ControlSystemStudio / phoebus

A framework and set of tools to monitor and operate large scale control systems, such as the ones in the accelerator community.
http://phoebus.org/
Eclipse Public License 1.0
90 stars 90 forks source link

Linux/NVIDIA desktop lockup unless using prism.order=sw #512

Closed kasemir closed 5 years ago

kasemir commented 5 years ago

Adding to the Linux woes #353, #367, we observe the following on RHEL 7.6 computers with NVIDIA graphics cards (nvidia-smi reports version 340.107).

On the computer, running multiple copies via ssh or a ThinLinc remote desktop is fine. Starting multiple instances at the physical desktop causes the second, 3rd or 4th copy to be very slow. That sluggish instance doesn't need to execute any display. Simply trying to open the "File" menu will

When attaching JProfiler, the JVM doesn't consider itself using much CPU at those times. Instead, the UI thread is blocked in GlassScene.waitForRenderingToComplete(), basically calling the GTK graphics library.
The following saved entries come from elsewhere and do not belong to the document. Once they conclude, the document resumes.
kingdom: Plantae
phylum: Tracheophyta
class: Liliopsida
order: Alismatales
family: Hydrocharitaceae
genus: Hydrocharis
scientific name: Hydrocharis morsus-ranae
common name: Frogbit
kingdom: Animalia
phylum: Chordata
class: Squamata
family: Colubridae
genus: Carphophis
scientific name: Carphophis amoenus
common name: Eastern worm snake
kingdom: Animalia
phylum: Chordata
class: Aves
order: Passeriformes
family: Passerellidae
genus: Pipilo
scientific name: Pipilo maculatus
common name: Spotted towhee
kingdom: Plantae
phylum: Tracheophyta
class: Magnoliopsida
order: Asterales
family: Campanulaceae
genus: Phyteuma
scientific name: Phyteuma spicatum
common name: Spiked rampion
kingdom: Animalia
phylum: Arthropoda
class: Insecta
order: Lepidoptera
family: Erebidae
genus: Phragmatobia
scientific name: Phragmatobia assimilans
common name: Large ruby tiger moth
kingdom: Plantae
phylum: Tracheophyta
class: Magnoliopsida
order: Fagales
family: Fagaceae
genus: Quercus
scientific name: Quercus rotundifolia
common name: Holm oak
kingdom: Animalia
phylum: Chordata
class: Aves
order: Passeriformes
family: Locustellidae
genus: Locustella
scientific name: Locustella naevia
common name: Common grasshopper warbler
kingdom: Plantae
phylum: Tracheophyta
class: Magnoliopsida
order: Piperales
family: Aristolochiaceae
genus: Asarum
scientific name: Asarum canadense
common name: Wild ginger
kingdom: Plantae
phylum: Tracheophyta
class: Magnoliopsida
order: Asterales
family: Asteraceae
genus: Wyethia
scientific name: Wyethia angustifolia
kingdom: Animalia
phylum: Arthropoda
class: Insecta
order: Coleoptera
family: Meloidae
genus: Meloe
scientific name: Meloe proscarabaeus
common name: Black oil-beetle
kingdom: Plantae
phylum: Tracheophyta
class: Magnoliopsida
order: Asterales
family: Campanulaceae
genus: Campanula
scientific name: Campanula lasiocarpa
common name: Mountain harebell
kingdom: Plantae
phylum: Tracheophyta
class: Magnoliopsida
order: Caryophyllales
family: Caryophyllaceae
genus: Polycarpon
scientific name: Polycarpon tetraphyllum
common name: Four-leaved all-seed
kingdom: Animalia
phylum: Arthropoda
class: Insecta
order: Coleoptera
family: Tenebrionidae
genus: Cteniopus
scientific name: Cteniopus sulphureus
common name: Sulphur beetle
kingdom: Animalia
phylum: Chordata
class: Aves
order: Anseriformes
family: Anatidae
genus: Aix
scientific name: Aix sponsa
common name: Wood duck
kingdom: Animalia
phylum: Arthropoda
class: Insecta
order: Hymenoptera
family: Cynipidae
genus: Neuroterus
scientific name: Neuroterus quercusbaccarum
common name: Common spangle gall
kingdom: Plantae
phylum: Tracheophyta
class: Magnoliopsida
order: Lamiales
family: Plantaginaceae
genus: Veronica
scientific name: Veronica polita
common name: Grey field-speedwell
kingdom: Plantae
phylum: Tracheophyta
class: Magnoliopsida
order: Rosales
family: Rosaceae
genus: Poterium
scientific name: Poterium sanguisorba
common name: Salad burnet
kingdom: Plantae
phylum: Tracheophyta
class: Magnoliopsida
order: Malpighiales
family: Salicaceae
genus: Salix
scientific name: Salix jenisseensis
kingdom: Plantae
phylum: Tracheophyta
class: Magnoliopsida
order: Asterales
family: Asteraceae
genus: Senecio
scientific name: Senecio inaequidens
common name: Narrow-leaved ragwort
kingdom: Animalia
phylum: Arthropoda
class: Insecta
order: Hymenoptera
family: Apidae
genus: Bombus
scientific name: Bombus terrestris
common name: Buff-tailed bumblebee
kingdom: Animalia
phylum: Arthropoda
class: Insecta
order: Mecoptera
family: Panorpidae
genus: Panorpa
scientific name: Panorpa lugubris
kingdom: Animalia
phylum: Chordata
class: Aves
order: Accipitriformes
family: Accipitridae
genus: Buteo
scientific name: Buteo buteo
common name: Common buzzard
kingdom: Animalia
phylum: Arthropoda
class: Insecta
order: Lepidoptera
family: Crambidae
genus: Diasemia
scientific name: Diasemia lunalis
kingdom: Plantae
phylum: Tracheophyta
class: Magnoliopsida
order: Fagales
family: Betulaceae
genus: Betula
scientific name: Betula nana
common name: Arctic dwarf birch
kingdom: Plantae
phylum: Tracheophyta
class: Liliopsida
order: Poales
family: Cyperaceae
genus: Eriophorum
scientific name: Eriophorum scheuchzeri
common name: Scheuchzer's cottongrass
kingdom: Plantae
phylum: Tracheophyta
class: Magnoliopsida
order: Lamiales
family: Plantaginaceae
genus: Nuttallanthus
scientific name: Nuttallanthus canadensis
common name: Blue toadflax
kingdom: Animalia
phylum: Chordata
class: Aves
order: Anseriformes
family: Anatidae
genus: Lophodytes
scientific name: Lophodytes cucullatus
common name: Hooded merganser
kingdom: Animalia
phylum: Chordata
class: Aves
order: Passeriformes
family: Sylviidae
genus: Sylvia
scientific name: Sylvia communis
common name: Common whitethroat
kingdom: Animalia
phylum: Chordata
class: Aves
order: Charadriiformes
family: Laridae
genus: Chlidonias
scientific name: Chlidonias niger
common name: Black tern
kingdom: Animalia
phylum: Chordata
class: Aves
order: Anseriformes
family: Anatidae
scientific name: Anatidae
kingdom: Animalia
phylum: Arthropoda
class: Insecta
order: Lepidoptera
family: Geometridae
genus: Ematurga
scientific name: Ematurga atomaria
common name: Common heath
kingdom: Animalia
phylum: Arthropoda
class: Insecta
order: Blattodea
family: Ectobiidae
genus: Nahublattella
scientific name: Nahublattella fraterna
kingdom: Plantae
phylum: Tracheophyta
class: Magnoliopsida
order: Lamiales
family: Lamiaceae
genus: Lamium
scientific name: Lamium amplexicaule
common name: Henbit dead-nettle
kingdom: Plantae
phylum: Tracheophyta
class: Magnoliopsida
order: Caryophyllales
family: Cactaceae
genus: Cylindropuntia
Sometimes there are these types of messages in /var/log/messages suggesting a graphics driver problem:

kernel: NVRM: GPU at PCI:0000:01:00: GPU-95a676e2-3d89-3607-cd49-b7ad9d23f9f8
kernel: NVRM: Xid (PCI:0000:01:00): 13, Graphics Exception: ChID 0005, Class 00005039, Offset 00000100, Data 00000000

After killing the problematic instance of phoebus, the X server might be stuck using a CPU core, and the only way to fix it is

sudo systemctl restart display-manager

Adding this to the JVM options, i.e. disabling accelerated graphics as in principle supported by the NVIDIA driver, seems to avoid the issue:

-Dprism.order=sw
kasemir commented 5 years ago

We no longer see the issue with RHEL 7.6 and updated NVidia h/w and drivers, where nvidia-smi reports NVIDIA-SMI 418.56, Driver Version: 418.56, CUDA Version: 10.1 with Quadro P600

shroffk commented 5 years ago

great!! should this ticket me closed?